I'm not trying to say you're wrong, but I've been sending out promos for a few years now, not to mention I've got a pretty relationship with a lot of the nu skool breaks label owner in the UK right now (Sounds of Habib, Plastic Raygunn, Disuye, TCR) etc. Sure if they like your tune they'll talk about pressing it, but there's a lot of work that goes into putting out a record, so they don't just take the ones that sound good (obviously that's ONE of the prerequisites though). There's marketting plans to think about, promotion budgets, regional exposure, whether or not it has the 'sound' a label is known for, etc.

I truly wish it was as easy as just finding a small label and letting them press it, but you've got to find the right label, one who's willing to invest in an unknown producer(s). Not that we're not going to try still, the B-side is in the works right now...

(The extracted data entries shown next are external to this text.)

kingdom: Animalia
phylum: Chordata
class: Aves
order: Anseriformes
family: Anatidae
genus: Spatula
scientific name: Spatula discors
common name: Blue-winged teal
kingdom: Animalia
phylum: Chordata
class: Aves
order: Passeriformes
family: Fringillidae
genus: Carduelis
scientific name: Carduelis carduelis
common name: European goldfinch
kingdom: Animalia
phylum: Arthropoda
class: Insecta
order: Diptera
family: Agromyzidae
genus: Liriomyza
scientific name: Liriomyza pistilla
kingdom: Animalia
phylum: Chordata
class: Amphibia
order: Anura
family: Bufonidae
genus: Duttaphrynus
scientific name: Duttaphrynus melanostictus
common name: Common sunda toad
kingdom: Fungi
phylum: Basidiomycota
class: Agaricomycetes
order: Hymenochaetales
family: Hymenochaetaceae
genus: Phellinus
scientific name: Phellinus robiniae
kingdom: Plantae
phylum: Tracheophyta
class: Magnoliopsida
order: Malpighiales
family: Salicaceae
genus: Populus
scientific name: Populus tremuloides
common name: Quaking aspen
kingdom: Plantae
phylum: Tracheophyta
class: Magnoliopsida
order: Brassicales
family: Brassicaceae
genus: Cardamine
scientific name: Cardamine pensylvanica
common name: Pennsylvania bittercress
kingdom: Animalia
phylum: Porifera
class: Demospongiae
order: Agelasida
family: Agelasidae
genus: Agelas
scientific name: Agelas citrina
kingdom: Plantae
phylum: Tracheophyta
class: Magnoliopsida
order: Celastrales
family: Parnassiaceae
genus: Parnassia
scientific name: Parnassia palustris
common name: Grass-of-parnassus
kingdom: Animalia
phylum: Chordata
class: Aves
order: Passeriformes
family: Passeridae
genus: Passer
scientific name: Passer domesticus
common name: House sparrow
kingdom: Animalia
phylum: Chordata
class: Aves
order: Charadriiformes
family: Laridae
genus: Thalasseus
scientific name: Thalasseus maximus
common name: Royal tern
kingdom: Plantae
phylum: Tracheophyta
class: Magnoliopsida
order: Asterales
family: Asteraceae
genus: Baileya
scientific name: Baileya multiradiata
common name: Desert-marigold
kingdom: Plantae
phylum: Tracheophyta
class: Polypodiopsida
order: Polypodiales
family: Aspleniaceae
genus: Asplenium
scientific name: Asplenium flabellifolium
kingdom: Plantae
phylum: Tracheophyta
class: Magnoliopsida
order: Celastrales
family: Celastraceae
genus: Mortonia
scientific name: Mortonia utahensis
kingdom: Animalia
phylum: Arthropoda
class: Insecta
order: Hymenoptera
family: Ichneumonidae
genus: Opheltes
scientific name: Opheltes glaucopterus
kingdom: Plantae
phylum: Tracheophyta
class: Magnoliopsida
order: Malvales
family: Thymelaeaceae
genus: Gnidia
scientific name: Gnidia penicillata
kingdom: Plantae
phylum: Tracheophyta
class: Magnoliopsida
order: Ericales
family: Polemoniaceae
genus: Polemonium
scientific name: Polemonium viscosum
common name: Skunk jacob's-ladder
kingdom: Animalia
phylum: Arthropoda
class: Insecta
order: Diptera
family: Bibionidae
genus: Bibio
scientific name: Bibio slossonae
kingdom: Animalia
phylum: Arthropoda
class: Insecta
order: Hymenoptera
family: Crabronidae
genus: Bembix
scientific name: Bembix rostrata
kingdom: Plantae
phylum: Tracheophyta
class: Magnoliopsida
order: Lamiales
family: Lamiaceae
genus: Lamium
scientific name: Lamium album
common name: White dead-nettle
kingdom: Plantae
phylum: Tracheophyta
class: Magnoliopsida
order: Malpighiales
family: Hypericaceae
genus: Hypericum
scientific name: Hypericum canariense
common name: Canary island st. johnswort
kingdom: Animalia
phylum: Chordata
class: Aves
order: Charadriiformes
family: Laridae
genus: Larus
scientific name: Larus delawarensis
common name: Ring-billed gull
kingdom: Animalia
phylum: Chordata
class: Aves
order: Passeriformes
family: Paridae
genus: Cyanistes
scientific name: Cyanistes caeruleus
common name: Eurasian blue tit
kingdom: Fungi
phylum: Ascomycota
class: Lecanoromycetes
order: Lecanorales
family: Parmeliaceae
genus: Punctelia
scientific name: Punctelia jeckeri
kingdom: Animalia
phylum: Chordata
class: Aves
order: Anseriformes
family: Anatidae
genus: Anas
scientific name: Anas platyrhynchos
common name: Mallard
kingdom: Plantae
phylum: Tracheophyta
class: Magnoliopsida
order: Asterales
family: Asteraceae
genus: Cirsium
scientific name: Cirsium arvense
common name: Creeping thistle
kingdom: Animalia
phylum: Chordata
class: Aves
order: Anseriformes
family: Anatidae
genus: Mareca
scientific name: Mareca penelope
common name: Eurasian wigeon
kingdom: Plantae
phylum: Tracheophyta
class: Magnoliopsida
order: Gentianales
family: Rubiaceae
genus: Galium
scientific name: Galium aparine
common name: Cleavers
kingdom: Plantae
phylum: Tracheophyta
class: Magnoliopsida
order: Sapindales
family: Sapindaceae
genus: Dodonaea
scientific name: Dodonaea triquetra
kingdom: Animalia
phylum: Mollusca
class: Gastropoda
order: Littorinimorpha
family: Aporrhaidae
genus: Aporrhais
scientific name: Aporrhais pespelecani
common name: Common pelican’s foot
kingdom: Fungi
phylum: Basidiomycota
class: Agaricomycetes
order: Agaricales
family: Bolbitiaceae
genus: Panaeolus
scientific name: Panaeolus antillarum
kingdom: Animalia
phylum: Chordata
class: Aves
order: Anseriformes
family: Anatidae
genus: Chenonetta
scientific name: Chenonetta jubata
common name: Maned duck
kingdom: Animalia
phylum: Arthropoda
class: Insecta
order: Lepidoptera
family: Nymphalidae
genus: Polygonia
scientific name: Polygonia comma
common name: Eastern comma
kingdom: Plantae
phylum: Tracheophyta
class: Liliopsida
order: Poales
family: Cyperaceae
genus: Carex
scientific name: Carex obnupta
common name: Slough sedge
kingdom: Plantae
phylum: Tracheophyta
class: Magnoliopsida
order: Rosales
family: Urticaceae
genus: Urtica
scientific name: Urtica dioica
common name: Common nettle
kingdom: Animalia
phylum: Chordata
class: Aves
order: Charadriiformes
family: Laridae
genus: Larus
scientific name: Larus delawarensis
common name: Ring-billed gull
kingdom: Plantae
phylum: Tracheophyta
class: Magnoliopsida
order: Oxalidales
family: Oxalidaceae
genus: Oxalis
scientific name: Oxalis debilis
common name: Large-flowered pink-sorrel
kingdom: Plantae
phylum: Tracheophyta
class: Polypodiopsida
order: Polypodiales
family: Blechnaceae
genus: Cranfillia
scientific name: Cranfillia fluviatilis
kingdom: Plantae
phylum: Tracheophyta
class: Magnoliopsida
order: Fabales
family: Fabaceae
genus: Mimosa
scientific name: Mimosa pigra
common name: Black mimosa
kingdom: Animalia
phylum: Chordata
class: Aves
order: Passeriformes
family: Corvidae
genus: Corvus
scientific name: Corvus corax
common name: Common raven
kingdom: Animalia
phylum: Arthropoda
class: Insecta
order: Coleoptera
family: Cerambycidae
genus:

BTW, mastering for vinyl is a completely different process than regular CD mastering, and has nothing to do with dither. A record pressing plant will typically have an in house engineer who's job is to take your nice, pristine CD master, and make sure it'll work on a record. They don't do any dithering at this stage, unless they need to completely remaster your song in the first place, which is rare nowadays as the labels will have caught any of those issues long before it get sent to be pressed. The pressing plant will check to make sure your bass frequencies are centered, not panning around, or pulled hard to one side (causes the needle to jump out of the groove). They also determine how hot to burn the record (+6dB is typical for dance tunes), an how far apart the grooves should be given the track length, and the bass content. Typcially recored with lots of bass with need deeper grooves that are farther apar! t.! Lots of good articles out there on vinyl pressing if you need more info...

rEalm



I knew of a guy in New York that prints house tracks, he would get stuff in on Dat and just print it if it didn't need mastering. Prefered DAT because he needed to remaster a bunch of em and wanted the higher quality. Really doesn't matter what the format is I'm sure. Some things are obviously easier to work with for mastering if it hasn't allready been compressed and dithered. Just send em out, That track is sweet enough if you sent it to a smaller label I'm sure they would pick it up. Try Moonshine Records, they're pretty decent.